> _EXERCISE GOAL_
Repeat precisely the span of lines below that opens with the line containing "6: (176, 601)" and closes with the line containing "49: (272, 511)", both included.
'''
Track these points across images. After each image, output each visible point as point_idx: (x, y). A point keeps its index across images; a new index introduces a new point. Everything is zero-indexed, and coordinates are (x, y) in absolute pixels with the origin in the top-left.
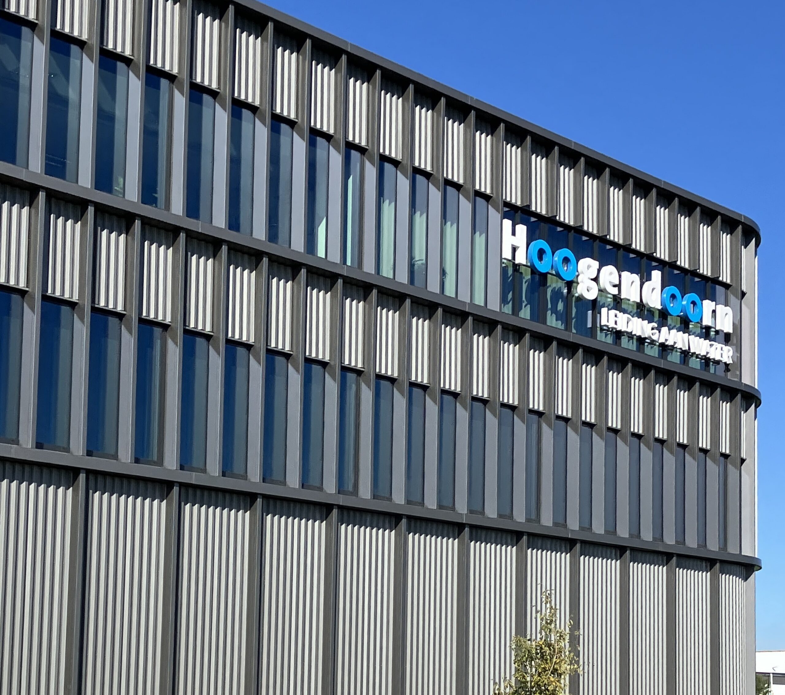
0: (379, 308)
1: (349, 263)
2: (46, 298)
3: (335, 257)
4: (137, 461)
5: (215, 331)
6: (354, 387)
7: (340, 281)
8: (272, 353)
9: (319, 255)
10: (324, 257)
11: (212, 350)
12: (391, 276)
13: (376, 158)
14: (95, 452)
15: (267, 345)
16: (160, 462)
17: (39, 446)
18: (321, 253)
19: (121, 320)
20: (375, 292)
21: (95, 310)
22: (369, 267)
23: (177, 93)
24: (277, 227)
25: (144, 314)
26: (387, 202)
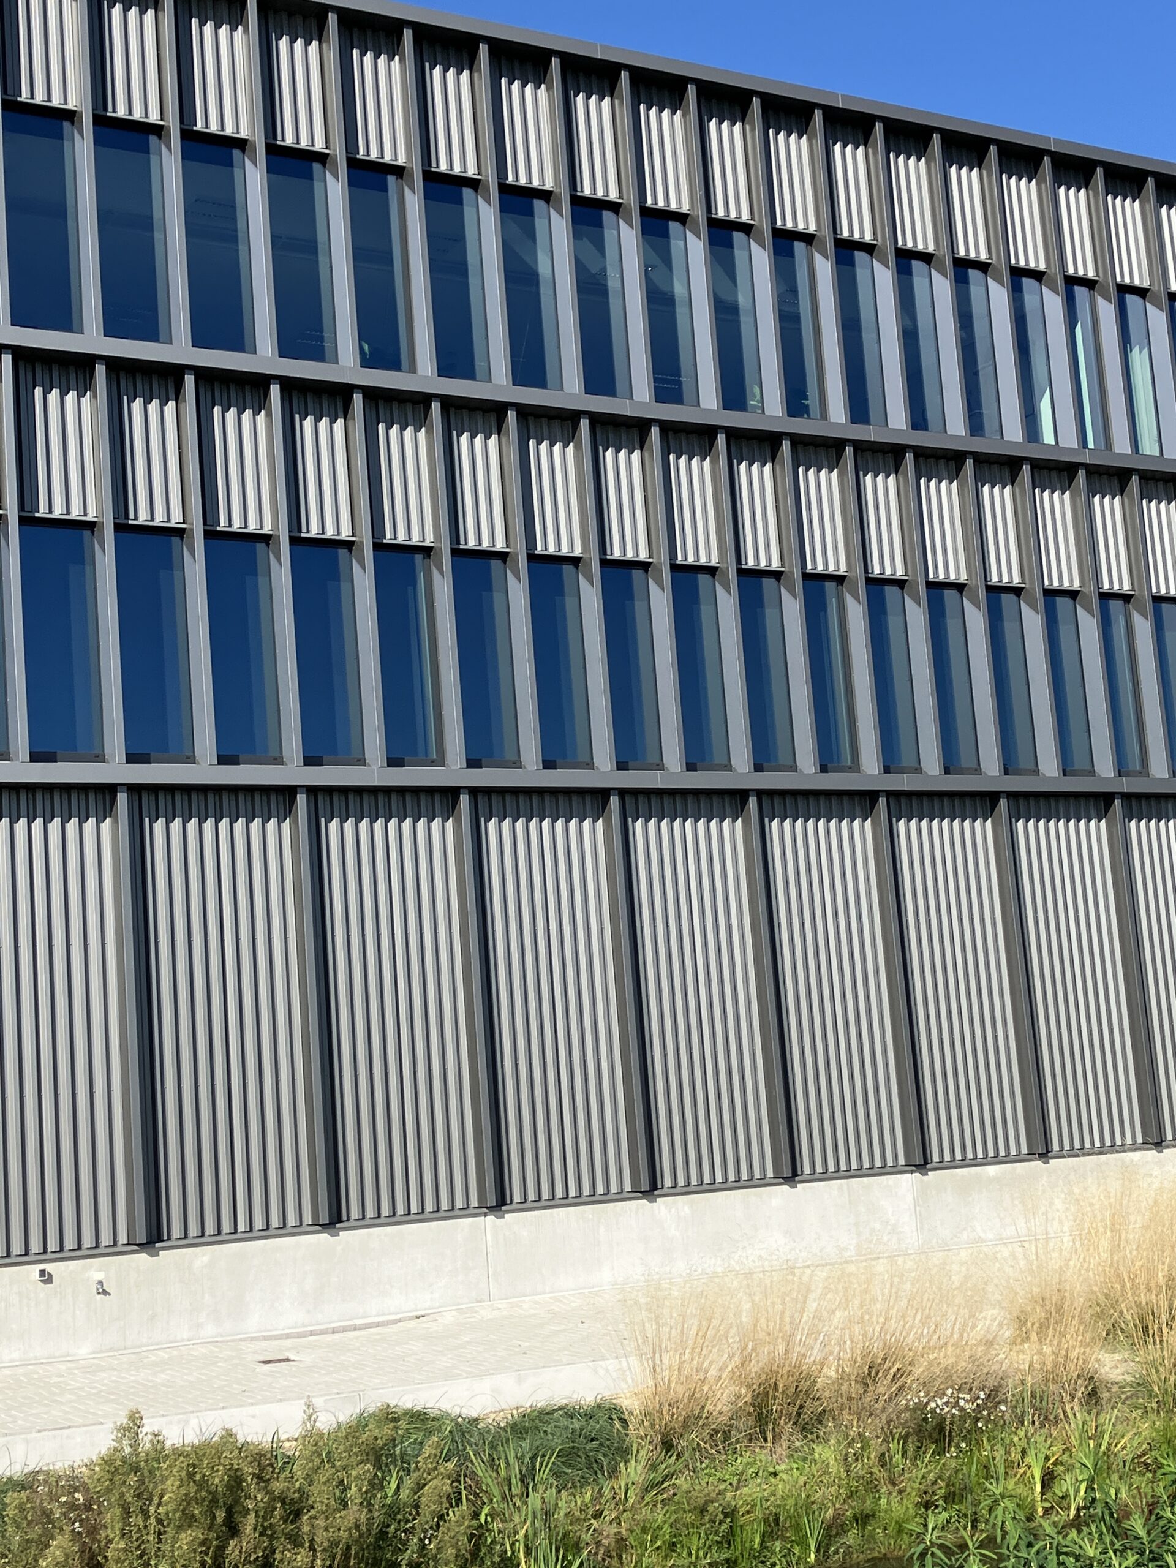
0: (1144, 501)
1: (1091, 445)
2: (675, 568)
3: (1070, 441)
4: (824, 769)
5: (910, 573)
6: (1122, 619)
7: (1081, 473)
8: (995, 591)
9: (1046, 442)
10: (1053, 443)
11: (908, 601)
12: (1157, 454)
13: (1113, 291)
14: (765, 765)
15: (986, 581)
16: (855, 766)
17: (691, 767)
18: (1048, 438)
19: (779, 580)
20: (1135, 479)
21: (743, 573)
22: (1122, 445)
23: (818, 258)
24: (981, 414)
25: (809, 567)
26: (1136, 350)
'''
'''
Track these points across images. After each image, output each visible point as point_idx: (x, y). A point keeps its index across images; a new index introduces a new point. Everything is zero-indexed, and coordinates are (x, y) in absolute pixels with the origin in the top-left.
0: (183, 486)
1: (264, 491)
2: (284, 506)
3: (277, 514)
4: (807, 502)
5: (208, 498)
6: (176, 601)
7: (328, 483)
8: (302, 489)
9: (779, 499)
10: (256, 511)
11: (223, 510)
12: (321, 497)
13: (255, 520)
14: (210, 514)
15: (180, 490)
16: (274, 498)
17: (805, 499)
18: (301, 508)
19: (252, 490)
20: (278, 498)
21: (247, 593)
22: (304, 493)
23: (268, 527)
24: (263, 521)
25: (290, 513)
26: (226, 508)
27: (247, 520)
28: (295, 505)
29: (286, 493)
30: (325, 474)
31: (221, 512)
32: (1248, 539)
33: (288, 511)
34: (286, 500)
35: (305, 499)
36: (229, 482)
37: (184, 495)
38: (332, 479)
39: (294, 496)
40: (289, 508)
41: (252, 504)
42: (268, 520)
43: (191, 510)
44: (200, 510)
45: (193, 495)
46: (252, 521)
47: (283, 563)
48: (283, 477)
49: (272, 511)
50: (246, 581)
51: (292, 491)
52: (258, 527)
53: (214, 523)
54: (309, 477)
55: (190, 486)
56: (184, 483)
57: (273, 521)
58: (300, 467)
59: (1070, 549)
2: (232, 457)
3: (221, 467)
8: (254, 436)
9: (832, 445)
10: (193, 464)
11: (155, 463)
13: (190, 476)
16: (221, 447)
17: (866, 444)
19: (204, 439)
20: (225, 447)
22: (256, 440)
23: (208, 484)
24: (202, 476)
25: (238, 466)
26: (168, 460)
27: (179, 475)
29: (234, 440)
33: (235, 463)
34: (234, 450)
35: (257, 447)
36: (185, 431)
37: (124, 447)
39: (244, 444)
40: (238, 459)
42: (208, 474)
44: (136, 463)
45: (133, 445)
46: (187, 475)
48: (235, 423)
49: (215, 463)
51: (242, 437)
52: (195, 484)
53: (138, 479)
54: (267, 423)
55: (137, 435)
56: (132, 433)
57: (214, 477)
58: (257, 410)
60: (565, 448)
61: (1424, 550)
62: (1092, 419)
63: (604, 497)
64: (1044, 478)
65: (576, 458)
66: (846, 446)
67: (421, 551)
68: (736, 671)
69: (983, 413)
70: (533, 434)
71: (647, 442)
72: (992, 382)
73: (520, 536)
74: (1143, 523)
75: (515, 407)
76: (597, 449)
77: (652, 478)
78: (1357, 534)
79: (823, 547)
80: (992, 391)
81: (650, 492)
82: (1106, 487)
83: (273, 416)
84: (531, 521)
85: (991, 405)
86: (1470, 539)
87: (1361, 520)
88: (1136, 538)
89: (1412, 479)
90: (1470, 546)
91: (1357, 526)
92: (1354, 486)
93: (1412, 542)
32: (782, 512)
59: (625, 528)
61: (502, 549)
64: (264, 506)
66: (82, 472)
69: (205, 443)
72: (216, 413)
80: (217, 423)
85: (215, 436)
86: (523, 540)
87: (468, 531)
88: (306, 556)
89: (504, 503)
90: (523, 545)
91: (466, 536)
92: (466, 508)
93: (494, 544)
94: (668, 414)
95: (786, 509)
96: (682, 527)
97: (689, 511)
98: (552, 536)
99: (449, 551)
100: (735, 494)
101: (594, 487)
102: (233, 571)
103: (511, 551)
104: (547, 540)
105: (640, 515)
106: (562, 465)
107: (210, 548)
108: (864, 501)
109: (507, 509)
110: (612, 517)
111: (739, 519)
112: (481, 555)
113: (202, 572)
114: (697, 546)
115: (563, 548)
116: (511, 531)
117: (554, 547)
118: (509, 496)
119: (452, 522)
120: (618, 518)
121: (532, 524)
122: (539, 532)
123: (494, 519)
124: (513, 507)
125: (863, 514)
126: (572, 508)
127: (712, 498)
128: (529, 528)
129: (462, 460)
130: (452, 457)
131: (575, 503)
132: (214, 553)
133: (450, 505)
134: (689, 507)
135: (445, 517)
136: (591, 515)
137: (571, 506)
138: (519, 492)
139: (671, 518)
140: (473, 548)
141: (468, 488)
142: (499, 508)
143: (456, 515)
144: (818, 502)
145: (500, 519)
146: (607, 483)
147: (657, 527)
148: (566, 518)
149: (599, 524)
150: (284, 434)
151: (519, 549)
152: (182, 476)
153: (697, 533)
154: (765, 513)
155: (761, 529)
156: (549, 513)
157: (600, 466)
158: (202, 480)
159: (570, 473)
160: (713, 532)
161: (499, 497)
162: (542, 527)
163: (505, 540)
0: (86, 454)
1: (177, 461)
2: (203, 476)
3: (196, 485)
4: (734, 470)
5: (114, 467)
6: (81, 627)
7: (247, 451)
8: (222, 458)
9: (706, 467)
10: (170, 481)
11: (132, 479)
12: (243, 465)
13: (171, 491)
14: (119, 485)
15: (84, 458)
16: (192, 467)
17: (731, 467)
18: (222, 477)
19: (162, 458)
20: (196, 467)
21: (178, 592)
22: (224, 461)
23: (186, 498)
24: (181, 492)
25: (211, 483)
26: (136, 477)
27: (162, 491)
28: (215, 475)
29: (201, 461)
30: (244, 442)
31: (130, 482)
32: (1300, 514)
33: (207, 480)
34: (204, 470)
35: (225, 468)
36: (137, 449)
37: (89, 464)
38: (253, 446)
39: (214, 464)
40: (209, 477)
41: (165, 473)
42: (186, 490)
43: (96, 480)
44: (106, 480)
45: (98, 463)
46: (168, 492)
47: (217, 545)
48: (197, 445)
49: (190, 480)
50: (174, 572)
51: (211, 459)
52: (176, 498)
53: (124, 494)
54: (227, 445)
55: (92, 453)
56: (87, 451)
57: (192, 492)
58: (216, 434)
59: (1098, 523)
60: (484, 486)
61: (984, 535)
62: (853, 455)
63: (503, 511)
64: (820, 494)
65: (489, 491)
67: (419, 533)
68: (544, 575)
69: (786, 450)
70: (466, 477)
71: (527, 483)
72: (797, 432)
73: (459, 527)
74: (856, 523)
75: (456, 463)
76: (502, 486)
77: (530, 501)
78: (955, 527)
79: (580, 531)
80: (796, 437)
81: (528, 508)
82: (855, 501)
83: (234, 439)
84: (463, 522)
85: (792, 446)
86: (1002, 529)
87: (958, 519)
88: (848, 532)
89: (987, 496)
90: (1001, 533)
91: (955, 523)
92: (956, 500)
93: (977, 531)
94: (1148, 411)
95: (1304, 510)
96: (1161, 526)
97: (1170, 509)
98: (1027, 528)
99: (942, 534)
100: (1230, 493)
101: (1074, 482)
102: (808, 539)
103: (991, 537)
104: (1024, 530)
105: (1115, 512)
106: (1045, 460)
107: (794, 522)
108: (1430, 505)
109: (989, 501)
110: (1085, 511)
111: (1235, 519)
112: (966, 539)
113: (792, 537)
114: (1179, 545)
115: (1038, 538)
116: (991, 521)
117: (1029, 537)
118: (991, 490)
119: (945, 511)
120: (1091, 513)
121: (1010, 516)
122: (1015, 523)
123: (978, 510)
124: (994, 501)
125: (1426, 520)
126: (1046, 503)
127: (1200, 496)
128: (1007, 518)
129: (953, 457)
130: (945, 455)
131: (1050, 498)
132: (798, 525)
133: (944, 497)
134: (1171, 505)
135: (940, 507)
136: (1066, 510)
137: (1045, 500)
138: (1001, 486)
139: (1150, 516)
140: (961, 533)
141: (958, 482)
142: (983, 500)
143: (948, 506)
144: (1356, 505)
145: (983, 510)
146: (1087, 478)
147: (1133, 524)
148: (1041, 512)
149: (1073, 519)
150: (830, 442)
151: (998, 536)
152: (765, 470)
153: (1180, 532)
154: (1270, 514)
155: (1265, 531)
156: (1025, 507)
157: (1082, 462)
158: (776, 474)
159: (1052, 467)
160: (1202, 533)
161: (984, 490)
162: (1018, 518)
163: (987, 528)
'''
> _SOLUTION_
6: (176, 601)
7: (328, 483)
8: (302, 489)
9: (779, 499)
10: (256, 511)
11: (223, 510)
12: (321, 497)
13: (255, 520)
14: (210, 514)
15: (180, 490)
16: (274, 498)
17: (805, 499)
18: (301, 508)
19: (252, 490)
20: (278, 498)
21: (247, 593)
22: (304, 493)
23: (268, 527)
24: (263, 521)
25: (290, 513)
26: (226, 508)
27: (247, 520)
28: (295, 505)
29: (286, 493)
30: (325, 474)
31: (221, 512)
32: (1248, 539)
33: (288, 511)
34: (286, 500)
35: (305, 499)
36: (229, 482)
37: (184, 495)
38: (332, 479)
39: (294, 496)
40: (289, 508)
41: (252, 504)
42: (268, 520)
43: (191, 510)
44: (200, 510)
45: (193, 495)
46: (252, 521)
47: (283, 563)
48: (283, 477)
49: (272, 511)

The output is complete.